Keith Rockwell ricorda che ogni anno circa 40 miliardi di dollari sono utilizzati a tale scopo. Sottolinea anche che i paesi poveri si sono impegnati a varare misure politiche per attirare gli investimenti e migliorare la loro competitività, come già avvenuto in Bangladesh, Cambogia, Vietnam e Costa Rica.

La Svizzera, dal canto suo, appoggia questi paesi tramite dei progetti finanziati dalla Seco. «Sosteniamo la promozione di prodotti agricoli sostenibili come il caffè, il cacao e il cotone e l’adozione da parte delle imprese delle norme lavorative fissate dall’Organizzazione internazionale del lavoro (ILO)», spiega Hans-Peter Egler

La Svizzera ben posizionata

Keith Rockwell ritiene che i paesi «integrati a queste catene globali (Costa Rica, Cile, Messico, Cina, Singapore, Malaysia, Giappone, Stati Uniti, Canada e la maggioranza dei paesi europei) sono soddisfatti». Gli Stati meno entusiasti sono quelli non ancora integrati a queste catene.
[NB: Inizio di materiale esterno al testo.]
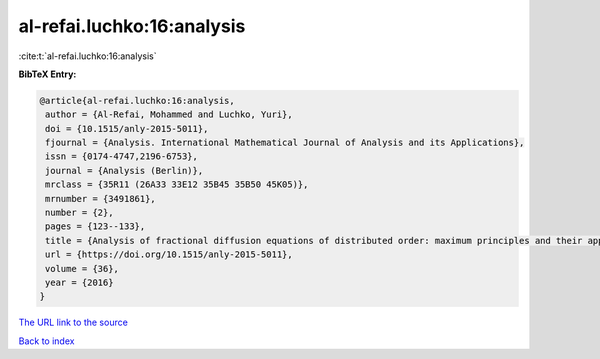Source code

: al-refai.luchko:16:analysis
===========================

:cite:t:`al-refai.luchko:16:analysis`

**BibTeX Entry:**

.. code-block:: bibtex

   @article{al-refai.luchko:16:analysis,
    author = {Al-Refai, Mohammed and Luchko, Yuri},
    doi = {10.1515/anly-2015-5011},
    fjournal = {Analysis. International Mathematical Journal of Analysis and its Applications},
    issn = {0174-4747,2196-6753},
    journal = {Analysis (Berlin)},
    mrclass = {35R11 (26A33 33E12 35B45 35B50 45K05)},
    mrnumber = {3491861},
    number = {2},
    pages = {123--133},
    title = {Analysis of fractional diffusion equations of distributed order: maximum principles and their applications},
    url = {https://doi.org/10.1515/anly-2015-5011},
    volume = {36},
    year = {2016}
   }
`The URL link to the source <ttps://doi.org/10.1515/anly-2015-5011}>`_


`Back to index <../By-Cite-Keys.html>`_
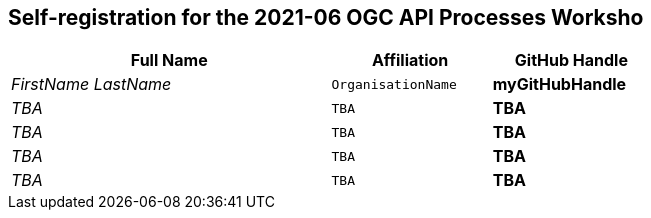 == Self-registration for the 2021-06 OGC API Processes Worksho


[cols="50e,^25m,>25s",width="75%",options="header",align="center"]
|===
|Full Name | Affiliation | GitHub Handle

| FirstName LastName
| OrganisationName
| myGitHubHandle

| TBA
| TBA
| TBA

| TBA
| TBA
| TBA

| TBA
| TBA
| TBA

| TBA
| TBA
| TBA

|===
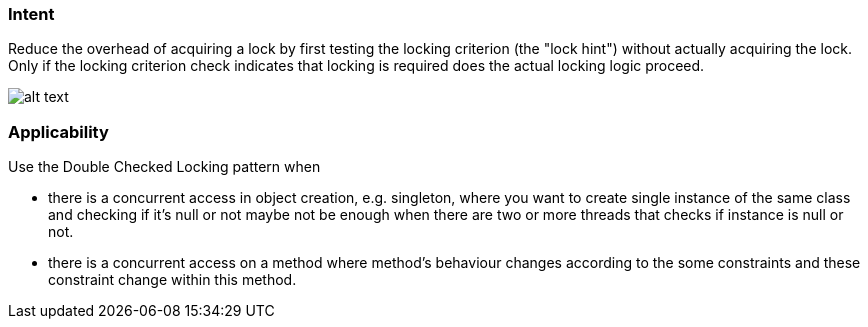 === Intent

Reduce the overhead of acquiring a lock by first testing the
locking criterion (the "lock hint") without actually acquiring the lock. Only
if the locking criterion check indicates that locking is required does the
actual locking logic proceed.

image:./etc/double_checked_locking_1.png[alt text]

=== Applicability

Use the Double Checked Locking pattern when

* there is a concurrent access in object creation, e.g. singleton, where you want to create single instance of the same class and checking if it's null or not maybe not be enough when there are two or more threads that checks if instance is null or not.
* there is a concurrent access on a method where method's behaviour changes according to the some constraints and these constraint change within this method.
Secondo Jean-Pierre Lehmann, «gli Stati Uniti sono senza dubbio il paese che beneficia maggiormente delle CVM; le sue multinazionali, come Apple, hanno saputo trarre gran profitto da questo schema commerciale». La Cina ha pure usufruito di questa forma di commercio che ha facilitato la sua espansione economica. Tuttavia, «da quando i costi del lavoro nel paese hanno iniziato ad aumentare, si osserva un aumento delle delocalizzazioni verso paesi asiatici che dispongono di una manodopera meno cara, come Vietnam, Bangladesh o Indonesia», osserva il professore dell’IMD.

La Svizzera rientra senza dubbio nella categoria dei paesi che si sono avvantaggiati, costatano unanimi gli interlocutori. Keith Rockwell sottolinea l’importanza del settore d’esportazione in un paese di soli otto milioni d’abitanti, mentre Jean-Pierre Lehman considera che le grandi multinazionali svizzere abbiano sfruttato con successo il commercio «Made in the World».

Secondo Hans-Peter Egler, le piccole e medie imprese svizzere hanno pure svolto un ruolo fondamentale nel posizionamento della Svizzera. «La produzione industriale elvetica è contraddistinta da PMI forti e altamente specializzate, che importano prodotti prefabbricati e semi-finiti, li trasformano e li esportano creando un valore aggiunto», rileva il rappresentante della Seco.

La Svizzera fa parte delle nazioni esportatrici che utilizzano una percentuale tra le più elevate di componenti intermedi (materie prime, pezzi singoli, prodotti semi-finiti) importati. Nell’industria chimica la proporzione raggiunge il 70% e in quella tessile il 60%, secondo l’Organizzazione per lo sviluppo e la cooperazione economica.

Gli osservatori ritengono che il successo futuro di questa produzione mondializzata dipenderà da fattori per ora difficili da prevedere. Jean-Pierre Lehman ricorda che le inondazioni in Thailandia nel 2011 hanno considerevolmente alterato la catena d’approvvigionamento di questo paese per l’industria automobilistica internazionale. Tra alcuni paesi, gli scambi commerciali si urtano a questioni politiche. Come ad esempio tra Giappone e Cina, paesi «fortemente integrati per quanto concerne la produzione, ma le cui relazioni politiche sono tese e dove il rischio di una guerra, seppur lontano, è sempre presente».

L’OCSE stima che in media, per i suoi trenta paesi membri, i componenti intermedi importati rappresentano il 25% del totale delle esportazioni registrate nel 2005.

In alcuni paesi come Stati Uniti o India, il peso di questi componenti intermedi equivale al 13% delle esportazioni. In Brasile e Giappone si avvicina al 15%. In Europa la proporzione è molto più alta: Gran Bretagna (20%), Francia (25%), Germania (26%), Ungheria (56%), Lussemburgo (60%).

In Svizzera la proporzione si aggira attorno al 30%. Secondo i dati dell’OCSE, la percentuale è più elevata in settori come quello chimico (70%) o dei servizi.